Wow! a 10x fold increase in opportunity. And this fool from Bernstein is worried about declining sales growth for Apple devices? When has price been a barrier to sales when it comes to the popularity of Apple devices? Lastly, when has Apple disappointed on the hardware front recently? Have any of its iPods been anything other than a wild success? Can he really imagine Apple would launch a phone for which it did not feel it would have a strong, ready, and willing market?
Licensing technology for their devices - and coping with the cost of that - is nothing new for Apple. It licenses the OS on which the iPod runs. It licences other technology within the iPod too. It still manages great margins on these.
As for the comment that competitors have significant resources to invest in music phones - sure they do. And what's the result? Bad products. They may have the resources, but they don't have the talent. There is every reason to expect Apple to get this right, given their obsession with design, as they have done for years, just as there is every reason to expect these others to continue to get it wrong, as they have done for years.
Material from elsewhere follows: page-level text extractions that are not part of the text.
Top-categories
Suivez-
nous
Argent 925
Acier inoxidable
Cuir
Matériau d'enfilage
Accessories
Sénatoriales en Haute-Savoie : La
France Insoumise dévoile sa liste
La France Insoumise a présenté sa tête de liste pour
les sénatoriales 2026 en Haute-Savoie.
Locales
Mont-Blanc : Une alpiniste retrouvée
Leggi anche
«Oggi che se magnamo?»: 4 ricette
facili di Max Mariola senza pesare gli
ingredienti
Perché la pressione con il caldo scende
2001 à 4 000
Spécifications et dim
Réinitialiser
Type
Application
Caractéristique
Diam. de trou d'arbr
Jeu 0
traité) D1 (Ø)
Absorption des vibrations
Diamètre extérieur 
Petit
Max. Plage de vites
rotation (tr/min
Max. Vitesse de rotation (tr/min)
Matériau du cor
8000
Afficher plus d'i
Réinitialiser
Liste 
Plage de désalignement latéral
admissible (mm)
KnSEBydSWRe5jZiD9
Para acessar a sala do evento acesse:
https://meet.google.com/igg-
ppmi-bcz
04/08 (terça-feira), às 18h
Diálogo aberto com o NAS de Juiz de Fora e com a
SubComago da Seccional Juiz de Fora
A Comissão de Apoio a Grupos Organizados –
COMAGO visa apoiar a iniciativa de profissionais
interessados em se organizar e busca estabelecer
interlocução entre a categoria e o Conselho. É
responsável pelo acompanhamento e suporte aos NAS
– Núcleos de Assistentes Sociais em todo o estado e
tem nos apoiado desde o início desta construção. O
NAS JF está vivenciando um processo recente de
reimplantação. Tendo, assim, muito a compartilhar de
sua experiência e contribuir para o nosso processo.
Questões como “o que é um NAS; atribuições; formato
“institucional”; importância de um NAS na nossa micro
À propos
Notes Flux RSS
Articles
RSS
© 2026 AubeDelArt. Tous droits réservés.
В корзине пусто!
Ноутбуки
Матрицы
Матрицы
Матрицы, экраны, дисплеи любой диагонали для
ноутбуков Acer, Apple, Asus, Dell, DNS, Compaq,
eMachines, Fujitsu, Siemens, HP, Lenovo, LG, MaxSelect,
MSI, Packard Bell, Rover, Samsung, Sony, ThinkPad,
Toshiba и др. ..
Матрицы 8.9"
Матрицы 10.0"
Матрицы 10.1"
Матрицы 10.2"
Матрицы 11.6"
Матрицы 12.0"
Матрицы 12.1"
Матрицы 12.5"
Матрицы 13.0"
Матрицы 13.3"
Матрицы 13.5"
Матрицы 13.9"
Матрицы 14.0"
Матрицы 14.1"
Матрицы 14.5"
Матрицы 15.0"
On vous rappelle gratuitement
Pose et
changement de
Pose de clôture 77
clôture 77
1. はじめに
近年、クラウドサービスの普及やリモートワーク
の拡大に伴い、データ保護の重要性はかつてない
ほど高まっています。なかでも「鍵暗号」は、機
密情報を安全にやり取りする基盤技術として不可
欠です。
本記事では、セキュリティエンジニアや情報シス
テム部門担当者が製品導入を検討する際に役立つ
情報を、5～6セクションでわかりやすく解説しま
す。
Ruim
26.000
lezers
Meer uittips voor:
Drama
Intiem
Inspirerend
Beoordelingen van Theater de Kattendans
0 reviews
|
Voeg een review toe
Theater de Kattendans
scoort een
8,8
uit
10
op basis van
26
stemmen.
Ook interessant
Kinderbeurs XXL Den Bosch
Buyers want Apple products. If Apple offers them a good solution, they'll buy it.
Finally, I can hardly credit the last comment: "Distribution challenges: Apple has no relationships with global wireless carrriers, unlike companies like Nokia and Motorola. If this were so easy to do, he wonders, where are the phones from Dell (DELL) and HP (HPQ)?" You might as well ask "where are the music players from HP and DELL?" Oh, that's right, DELL had to withdraw theirs because nobody bought them. And HP? They initially licenced the iPod and branded it HP, but dropped it when nobody wanted to buy them. They wanted the Apple iPod, not the HP Apple iPod. Now there's brand equity for you!
The Bernstein analyst doesn't have a clue what he's talking about. I could pick holes with his analysis for days.